There are patterns in history. Not the Marxian “grand repeated scheme” nonsense, but persistent or recurring tendencies.
In modern politics, there seems to be a roughly 30-year cycle regarding inter-ethnic welfarism: it takes about 30 years for a policy which transfers benefits disproportionately from one ethnic group or region to another to cause a significant polirtical reaction. I suspect it takes about 30 years because that is how long it takes for two things to happen:
First, for it to become clear that the transfers will be endless unless policy changes – that is, that the transfers are not solving the original problem, the problem has become a justification for transfers with no foreseeable end to them.
Second, for a sufficient generation of political activists to grow up for whom the experience of the policy is much more important than the original justification and expectations.
For example, in the mid 1960s, and particularly from 1972-5, we begin to see significant and specific welfare transfers to indigenous Australians. In 1996-8 we get the Pauline Hanson/ One Nation eruption. In the 1960s, Canadian PM Pierre Trudeau introduces bilingualism in Canada with associate welfare transfers; by 1990 the Reform Party of Canada is a serious political contender. In the 1960s, LBJ introduces the Great Society; by 1996, welfare reform is all the rage. In the 1950s and 1960s, transfers to southern Italy became a feature of Italian public policy; by 1991 the Northern League is a serious political contender. The Belgium welfare state expands in the 1950s and 1960s with Flanders disproportionately subsidising Walloonia; by 1991 the Vlaams Blok is becoming politically serious.
Note, these are not cases of reaction to migration, but to transfers between already established ethnicities and/or regional identities. So, for example, the recent surge in the Sweden Democrats vote seems to be very specifically about the surge in Muslim immigration and associated problems. While, in the UK, the issue of the EU has a particular resonance, so the UKIP, which started its surge with the 1999 European Parliament elections has captured current policy-protest vote.
Nevertheless, there do seem to be enough cases to suggest that there is something of a “30 year rule” for significant political reaction against transfers disproportionately from one ethnicity or region to another.

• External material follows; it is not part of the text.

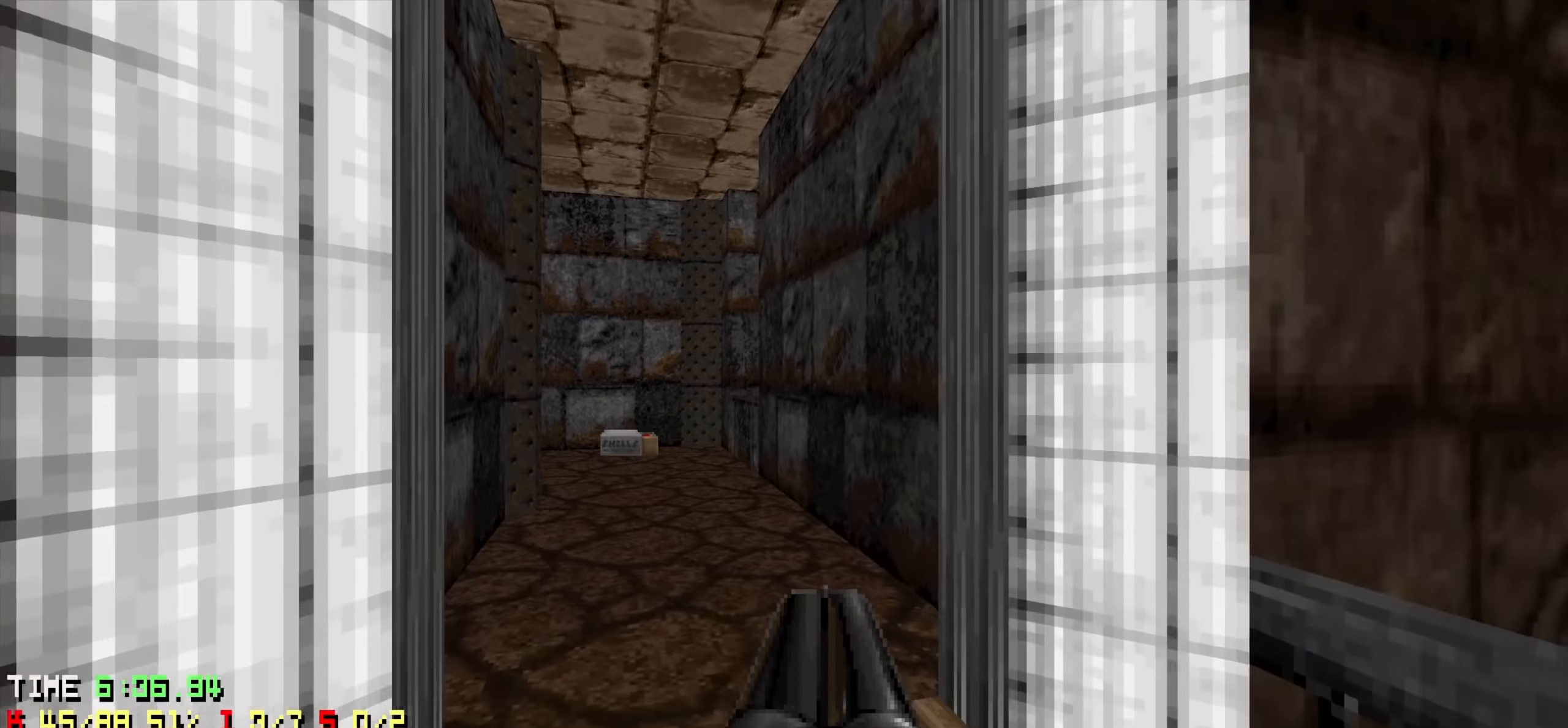
{"keys": ["d"], "events": [[133, "w", "down"], [267, "w", "up"], [367, "w", "down"], [450, "w", "up"], [500, "d", "down"]]}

The 70-year cases hardly constitute a rule, but I have noted a curious pattern: that intense centralisation can to lead to some sort of collapse in about 70 years. The most obvious case in the Soviet Union (1917-1991), but it is not the only case in that sort of time frame. For example, France centralises greatly under Louis XIV (r.1643-1715) and (particularly set in train by Colbert, who served 1655-1683). By 1789, there is the French Revolution. Khrosrau Anurshivan (r.531-579) centralises Sassanid Iran; this rather brittle centralism collapses under the Arab attacks of 633-644. The most dramatic centralisation in East Asian history, that of the Qin dynasty, barely lasted 15 years (221-206 BC). If, however, one dates the centralisation from the reforms of Shang Yang (minister 361-338 BC) then one get a roughly 70-year time frame.
Four cases, however prominent, hardly make a strong pattern. The most famous case of centralisation in Western history, that of Diocletian (r. 284-305), is not followed by the official collapse of the Western Empire until 476 while the Eastern Empire kept going. That the official collapse of the Western Empire was 81 years after its final separation from the Eastern Empire does not seem to be other than coincidental.
Still, it does seem a bit odd that you get four such prominent cases of centralisation-followed-by-collapse over a roughly 70 year time frame. Perhaps that is the time it takes for unresponsive brittleness to set in: for the control system to be driven by its internal dynamics rather than adapting to changing conditions.